▶ [Prompt]:
Print out each entry without alteration, and keep the pictures out.

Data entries

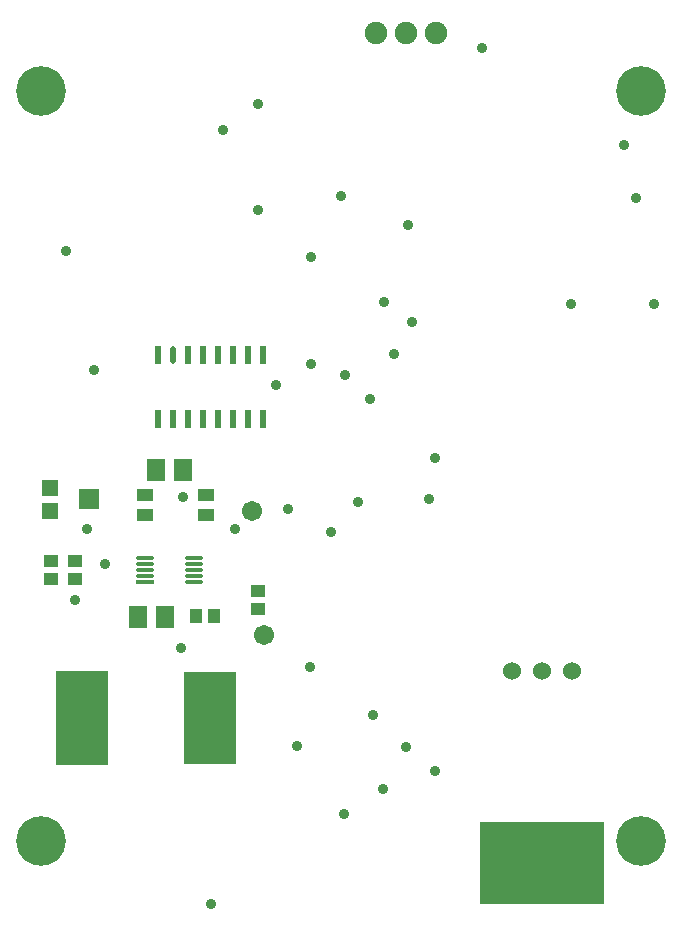
<source format=gbr>
%TF.GenerationSoftware,Altium Limited,Altium Designer,23.3.1 (30)*%
G04 Layer_Color=16711935*
%FSLAX45Y45*%
%MOMM*%
%TF.SameCoordinates,CA382BF2-D798-45FE-BEC5-AB2A3CF063FF*%
%TF.FilePolarity,Negative*%
%TF.FileFunction,Soldermask,Bot*%
%TF.Part,Single*%
G01*
G75*
%TA.AperFunction,ComponentPad*%
%ADD24C,1.52400*%
%TA.AperFunction,SMDPad,CuDef*%
%ADD30R,1.45000X1.00000*%
%ADD31R,4.50100X7.90000*%
%ADD32R,4.50000X8.05180*%
%ADD33R,10.49020X7.01040*%
%ADD34R,0.53340X1.49860*%
%ADD35O,0.53340X1.49860*%
G04:AMPARAMS|DCode=36|XSize=1.5565mm|YSize=0.35mm|CornerRadius=0.175mm|HoleSize=0mm|Usage=FLASHONLY|Rotation=0.000|XOffset=0mm|YOffset=0mm|HoleType=Round|Shape=RoundedRectangle|*
%AMROUNDEDRECTD36*
21,1,1.55650,0.00000,0,0,0.0*
21,1,1.20651,0.35000,0,0,0.0*
1,1,0.35000,0.60326,0.00000*
1,1,0.35000,-0.60326,0.00000*
1,1,0.35000,-0.60326,0.00000*
1,1,0.35000,0.60326,0.00000*
%
%ADD36ROUNDEDRECTD36*%
%ADD37R,1.55650X0.35000*%
%ADD52R,1.00320X1.20320*%
%ADD53R,1.20320X1.00320*%
%ADD54R,1.60320X1.90320*%
%TA.AperFunction,ComponentPad*%
%ADD57C,1.90320*%
%TA.AperFunction,ViaPad*%
%ADD58C,4.20320*%
%ADD59C,0.90320*%
%TA.AperFunction,SMDPad,CuDef*%
%ADD60C,1.70320*%
%ADD61R,1.40320X1.40320*%
%ADD62R,1.70320X1.80320*%
D24*
X11096000Y5100000D02*
D03*
X11350000D02*
D03*
X11604000D02*
D03*
D30*
X8507500Y6415000D02*
D03*
Y6585000D02*
D03*
X7992500Y6415000D02*
D03*
Y6585000D02*
D03*
D31*
X8544830Y4700000D02*
D03*
D32*
X7455170D02*
D03*
D33*
X11350000Y3469320D02*
D03*
D34*
X8994500Y7770510D02*
D03*
X8867500D02*
D03*
X8740500D02*
D03*
X8613500D02*
D03*
X8486500D02*
D03*
X8359500D02*
D03*
X8105500D02*
D03*
Y7229490D02*
D03*
X8232500D02*
D03*
X8359500D02*
D03*
X8486500D02*
D03*
X8613500D02*
D03*
X8740500D02*
D03*
X8867500D02*
D03*
X8994500D02*
D03*
D35*
X8232500Y7770510D02*
D03*
D36*
X8410086Y5850000D02*
D03*
Y5900000D02*
D03*
Y5950000D02*
D03*
Y6000000D02*
D03*
Y6050000D02*
D03*
X7989914D02*
D03*
Y6000000D02*
D03*
Y5950000D02*
D03*
Y5900000D02*
D03*
D37*
Y5850000D02*
D03*
D52*
X8574325Y5564874D02*
D03*
X8424325D02*
D03*
D53*
X7200000Y5875000D02*
D03*
Y6025000D02*
D03*
X8950000Y5625000D02*
D03*
Y5775000D02*
D03*
X7400000Y5875000D02*
D03*
Y6025000D02*
D03*
D54*
X7935700Y5550000D02*
D03*
X8164300D02*
D03*
X8085700Y6800000D02*
D03*
X8314300D02*
D03*
D57*
X10453354Y10495000D02*
D03*
X10199354D02*
D03*
X9945354D02*
D03*
D58*
X7112000Y3657600D02*
D03*
Y10007600D02*
D03*
X12192000Y3657600D02*
D03*
Y10007600D02*
D03*
D59*
X8298610Y5294986D02*
D03*
X12300000Y8200000D02*
D03*
X11600000D02*
D03*
X7323594Y8653463D02*
D03*
X7559727Y7641662D02*
D03*
X9400000Y7700000D02*
D03*
Y8600000D02*
D03*
X7400000Y5700000D02*
D03*
X9282000Y4457930D02*
D03*
X9390785Y5134300D02*
D03*
X8651849Y9673348D02*
D03*
X8950000Y9000000D02*
D03*
X8312151Y6570164D02*
D03*
X8750000Y6300000D02*
D03*
X9567607Y6270891D02*
D03*
X12050000Y9550000D02*
D03*
X10849354Y10370000D02*
D03*
X10217654Y8870000D02*
D03*
X7500000Y6300000D02*
D03*
X9682494Y7605852D02*
D03*
X10007231Y4100000D02*
D03*
X9680893Y3886305D02*
D03*
X8950000Y9900000D02*
D03*
X7650000Y6000000D02*
D03*
X9924716Y4724000D02*
D03*
X9793172Y6524424D02*
D03*
X10200000Y4450000D02*
D03*
X12150000Y9100000D02*
D03*
X10018027Y8222704D02*
D03*
X10250000Y8050000D02*
D03*
X10100000Y7777000D02*
D03*
X10450000Y6900000D02*
D03*
Y4250000D02*
D03*
X9900000Y7400000D02*
D03*
X10400000Y6550000D02*
D03*
X9203354Y6470000D02*
D03*
X9103354Y7520000D02*
D03*
X8553354Y3120000D02*
D03*
X9653354Y9120000D02*
D03*
D60*
X9000000Y5400000D02*
D03*
X8900000Y6450000D02*
D03*
D61*
X7190000D02*
D03*
Y6650000D02*
D03*
D62*
X7515000Y6550000D02*
D03*
%TF.MD5,a7f35c96cf460f2cf134ac09c859b498*%
M02*

</source>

▶ [Solution]:
<source format=gbr>
%TF.GenerationSoftware,Altium Limited,Altium Designer,23.3.1 (30)*%
G04 Layer_Color=16711935*
%FSLAX45Y45*%
%MOMM*%
%TF.SameCoordinates,CA382BF2-D798-45FE-BEC5-AB2A3CF063FF*%
%TF.FilePolarity,Negative*%
%TF.FileFunction,Soldermask,Bot*%
%TF.Part,Single*%
G01*
G75*
%TA.AperFunction,ComponentPad*%
%ADD24C,1.52400*%
%TA.AperFunction,SMDPad,CuDef*%
%ADD30R,1.45000X1.00000*%
%ADD31R,4.50100X7.90000*%
%ADD32R,4.50000X8.05180*%
%ADD33R,10.49020X7.01040*%
%ADD34R,0.53340X1.49860*%
%ADD35O,0.53340X1.49860*%
G04:AMPARAMS|DCode=36|XSize=1.5565mm|YSize=0.35mm|CornerRadius=0.175mm|HoleSize=0mm|Usage=FLASHONLY|Rotation=0.000|XOffset=0mm|YOffset=0mm|HoleType=Round|Shape=RoundedRectangle|*
%AMROUNDEDRECTD36*
21,1,1.55650,0.00000,0,0,0.0*
21,1,1.20651,0.35000,0,0,0.0*
1,1,0.35000,0.60326,0.00000*
1,1,0.35000,-0.60326,0.00000*
1,1,0.35000,-0.60326,0.00000*
1,1,0.35000,0.60326,0.00000*
%
%ADD36ROUNDEDRECTD36*%
%ADD37R,1.55650X0.35000*%
%ADD52R,1.00320X1.20320*%
%ADD53R,1.20320X1.00320*%
%ADD54R,1.60320X1.90320*%
%TA.AperFunction,ComponentPad*%
%ADD57C,1.90320*%
%TA.AperFunction,ViaPad*%
%ADD58C,4.20320*%
%ADD59C,0.90320*%
%TA.AperFunction,SMDPad,CuDef*%
%ADD60C,1.70320*%
%ADD61R,1.40320X1.40320*%
%ADD62R,1.70320X1.80320*%
D24*
X11096000Y5100000D02*
D03*
X11350000D02*
D03*
X11604000D02*
D03*
D30*
X8507500Y6415000D02*
D03*
Y6585000D02*
D03*
X7992500Y6415000D02*
D03*
Y6585000D02*
D03*
D31*
X8544830Y4700000D02*
D03*
D32*
X7455170D02*
D03*
D33*
X11350000Y3469320D02*
D03*
D34*
X8994500Y7770510D02*
D03*
X8867500D02*
D03*
X8740500D02*
D03*
X8613500D02*
D03*
X8486500D02*
D03*
X8359500D02*
D03*
X8105500D02*
D03*
Y7229490D02*
D03*
X8232500D02*
D03*
X8359500D02*
D03*
X8486500D02*
D03*
X8613500D02*
D03*
X8740500D02*
D03*
X8867500D02*
D03*
X8994500D02*
D03*
D35*
X8232500Y7770510D02*
D03*
D36*
X8410086Y5850000D02*
D03*
Y5900000D02*
D03*
Y5950000D02*
D03*
Y6000000D02*
D03*
Y6050000D02*
D03*
X7989914D02*
D03*
Y6000000D02*
D03*
Y5950000D02*
D03*
Y5900000D02*
D03*
D37*
Y5850000D02*
D03*
D52*
X8574325Y5564874D02*
D03*
X8424325D02*
D03*
D53*
X7200000Y5875000D02*
D03*
Y6025000D02*
D03*
X8950000Y5625000D02*
D03*
Y5775000D02*
D03*
X7400000Y5875000D02*
D03*
Y6025000D02*
D03*
D54*
X7935700Y5550000D02*
D03*
X8164300D02*
D03*
X8085700Y6800000D02*
D03*
X8314300D02*
D03*
D57*
X10453354Y10495000D02*
D03*
X10199354D02*
D03*
X9945354D02*
D03*
D58*
X7112000Y3657600D02*
D03*
Y10007600D02*
D03*
X12192000Y3657600D02*
D03*
Y10007600D02*
D03*
D59*
X8298610Y5294986D02*
D03*
X12300000Y8200000D02*
D03*
X11600000D02*
D03*
X7323594Y8653463D02*
D03*
X7559727Y7641662D02*
D03*
X9400000Y7700000D02*
D03*
Y8600000D02*
D03*
X7400000Y5700000D02*
D03*
X9282000Y4457930D02*
D03*
X9390785Y5134300D02*
D03*
X8651849Y9673348D02*
D03*
X8950000Y9000000D02*
D03*
X8312151Y6570164D02*
D03*
X8750000Y6300000D02*
D03*
X9567607Y6270891D02*
D03*
X12050000Y9550000D02*
D03*
X10849354Y10370000D02*
D03*
X10217654Y8870000D02*
D03*
X7500000Y6300000D02*
D03*
X9682494Y7605852D02*
D03*
X10007231Y4100000D02*
D03*
X9680893Y3886305D02*
D03*
X8950000Y9900000D02*
D03*
X7650000Y6000000D02*
D03*
X9924716Y4724000D02*
D03*
X9793172Y6524424D02*
D03*
X10200000Y4450000D02*
D03*
X12150000Y9100000D02*
D03*
X10018027Y8222704D02*
D03*
X10250000Y8050000D02*
D03*
X10100000Y7777000D02*
D03*
X10450000Y6900000D02*
D03*
Y4250000D02*
D03*
X9900000Y7400000D02*
D03*
X10400000Y6550000D02*
D03*
X9203354Y6470000D02*
D03*
X9103354Y7520000D02*
D03*
X8553354Y3120000D02*
D03*
X9653354Y9120000D02*
D03*
D60*
X9000000Y5400000D02*
D03*
X8900000Y6450000D02*
D03*
D61*
X7190000D02*
D03*
Y6650000D02*
D03*
D62*
X7515000Y6550000D02*
D03*
%TF.MD5,a7f35c96cf460f2cf134ac09c859b498*%
M02*

</source>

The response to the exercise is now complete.